Andrew Karolyi: We are very much thinking about it. We’ve got an incredible treasure trove of these asynchronous assets through eCornell. I’m going guess that 40% of the assets at eCornell at the university level are affiliated with one of our three schools at the College of Business – the Johnson School and the Nolan School of Hotel Administration in particular are very strong players.They are very much thinking about how certificates can lead and dovetail into degree programs, particularly these hybrid degree programs.
Vishal Gaur: I think the need for an MBA education or business education in general is only growing. But what has also happened is that it is becoming harder for students to take two years off their work life. That is something that we all need to think about: How do we make it easier for them to extract the value that they need within the commitment they’re able to make.
What are some other trends in the MBA or other business education programs that you are watching and excited about? What are the opportunities?

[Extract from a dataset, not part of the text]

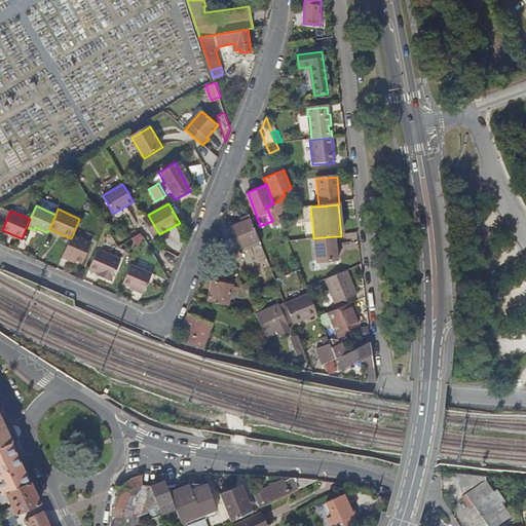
[(148,215),(144,218),(155,237),(159,234),(148,215)]
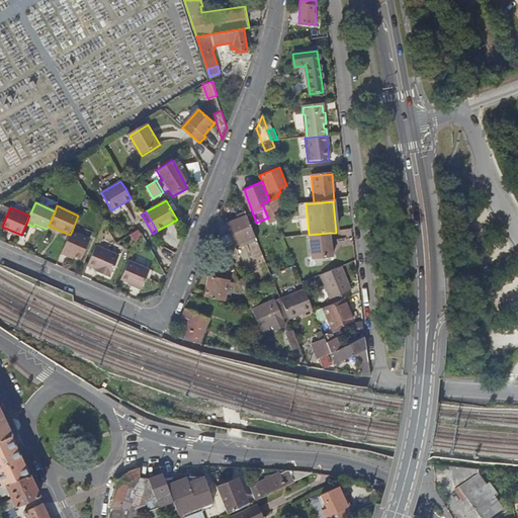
[(235,246),(256,238),(248,217),(227,225),(235,246)]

Vishal Gaur: I think the main ones are about sustainability, and about the increasing use of AI and machine learning, etc. Even the industry mix in which our students go into is evolving. So for us, investment banking, consulting, and tech are the strongest industries. Tech is facing some short term pressures, but I feel that they are short term and they will go back to where they were.
We are in a good position to be able to capitalize on these trends because of what we have been doing. For example, our partnership with Cornell Tech delivers a 1+1 MBA program where a student spends the first year in Ithaca, they do their summer internship, and they spend the second year at Cornell Tech. It is just an amazing way of providing value to students in a very innovative fashion.